As a side note, we first prevented memory corruption by enabling VMA_DEBUG_GLOBAL_MUTEX, changing VmaMutex::m_Mutex type to std::recursive_mutex, and locking it from our side right after vmaBeginDefragmentation() and releasing it right before vmaEndDefragmentation().

Does it make sense to treat the region from vmaBeginDefragmentation() to vmaEndDefragmentation() as a critical section with regards to the used VmaAllocator ? If so, is it something that could be enforced from within the library ?

sbourasse avatar Jan 18 '23 16:01 sbourasse

Thank you for reporting this bug and a good description. It sounds very serious. We will investigate it. Any help in debugging it is welcome.

Blocking any usage of the allocator between Begin and EndDefragmentation may be a good workaround for the bug, but it shouldn't be needed. Defragmentation was developed with the assumption that using the allocator while defragmentation is in progress is allowed.

Is your code 32- or 64-bit?

adam-sawicki-a avatar Jan 19 '23 10:01 adam-sawicki-a

We triggered this issue on x86-64 with an AMD GPU. We can definitely lend a hand with debugging, just let me know what we can do.

sbourasse avatar Jan 19 '23 10:01 sbourasse

Forgive me if I'm wrong, but I've been looking at the defrag code recently and the map transferring code seems really sketchy to me.

  • There's a period of time after the allocation data swap but before maps are transferred to the new block when an allocation thinks it has references to a block but doesn't (unmapping during this period of time can cause explosions or cause the reference count to underflow)
  • Copies to the new memory can occur while the same memory is being written elsewhere. Results vary based on memory type
  • New maps can be opened on memory that's already been copied to the new location but before the allocation swap, resulting in a write that isn't actually going to be used. It's possible for the block to be fully unmapped or freed by the defragmenter while this is happening.

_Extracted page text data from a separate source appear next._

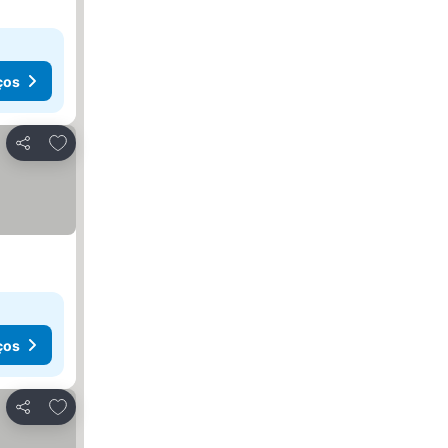
ços
Adicionar aos favoritos
Partilhar
ços
Adicionar aos favoritos
Partilhar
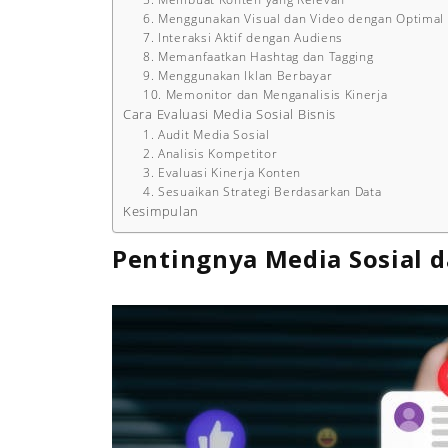
6. Menggunakan Visual dan Video dengan Optimal
7. Interaksi Aktif dengan Audiens
8. Memanfaatkan Hashtag dan Tagging
9. Menggunakan Iklan Berbayar
10. Memonitor dan Menganalisis Kinerja
Cara Evaluasi Media Sosial Bisnis
1. Audit Media Sosial
2. Analisis Kompetitor
3. Evaluasi Kinerja Konten
4. Sesuaikan Strategi Berdasarkan Data
Kesimpulan
Pentingnya Media Sosial d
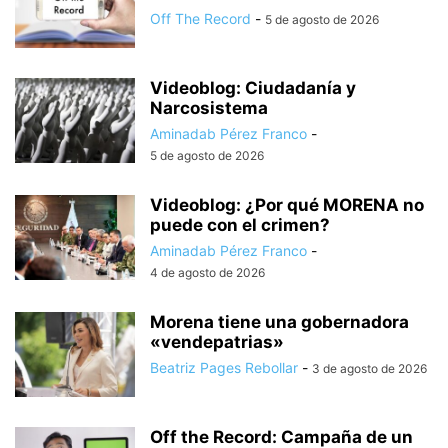
Off The Record
-
5 de agosto de 2026
Videoblog: Ciudadanía y
Narcosistema
Aminadab Pérez Franco
-
5 de agosto de 2026
Videoblog: ¿Por qué MORENA no
puede con el crimen?
Aminadab Pérez Franco
-
4 de agosto de 2026
Morena tiene una gobernadora
«vendepatrias»
Beatriz Pages Rebollar
-
3 de agosto de 2026
Off the Record: Campaña de un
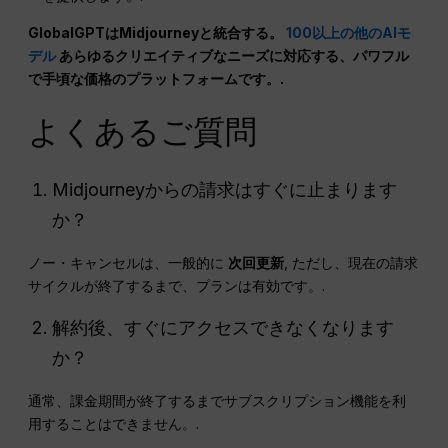
GlobalGPTはMidjourneyと統合する。
100以上の他のAIモ
デル
あらゆるクリエイティブなニーズに対応する、パワフル
で手頃な価格のプラットフォームです。.
よくあるご質問
Midjourneyからの請求はすぐに止まります
か？
ノー・キャンセルは、一般的に
次回更新
, ただし、現在の請求
サイクルが終了するまで、プランは有効です。.
解約後、すぐにアクセスできなくなります
か？
通常、課金期間が終了するまでサブスクリプション機能を利
用することはできません。.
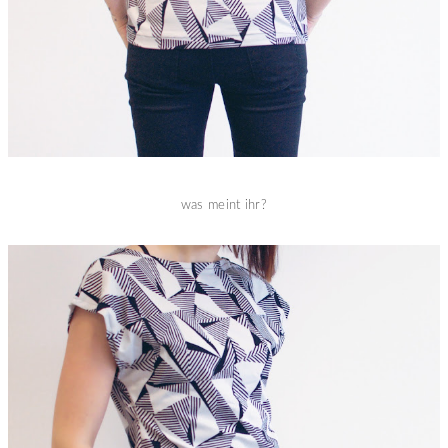
was meint ihr?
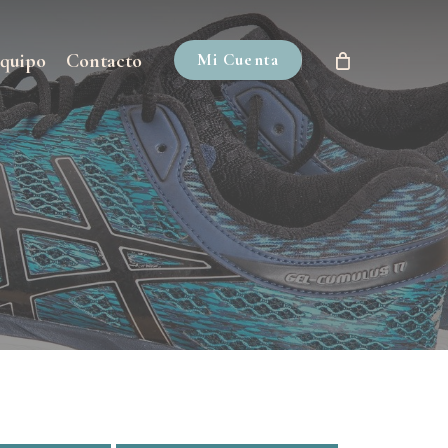
quipo
Contacto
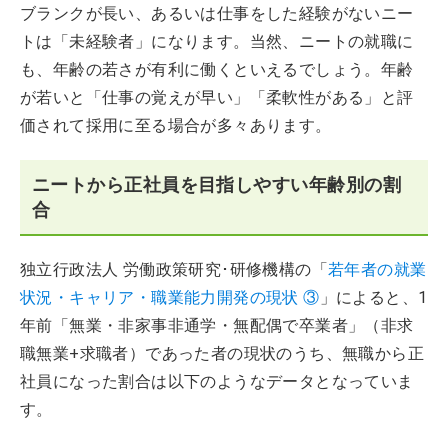
ブランクが長い、あるいは仕事をした経験がないニー
トは「未経験者」になります。当然、ニートの就職に
も、年齢の若さが有利に働くといえるでしょう。年齢
が若いと「仕事の覚えが早い」「柔軟性がある」と評
価されて採用に至る場合が多々あります。
ニートから正社員を目指しやすい年齢別の割
合
独立行政法人 労働政策研究･研修機構の「
若年者の就業
状況・キャリア・職業能力開発の現状 ③
」によると、1
年前「無業・非家事非通学・無配偶で卒業者」（非求
職無業+求職者）であった者の現状のうち、無職から正
社員になった割合は以下のようなデータとなっていま
す。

It just seems like from a logical standpoint, from the moment the copy begins to the end of the pass, a memory block being moved needs to be unwritable. I'm not saying that VMA needs to do this, it probably makes more sense for us users to take care of that. More generally, the VMA documentation says that allocations are not considered thread safe, and the defrag manipulates them.

Am I wrong here?

CannibalVox avatar Apr 07 '23 00:04 CannibalVox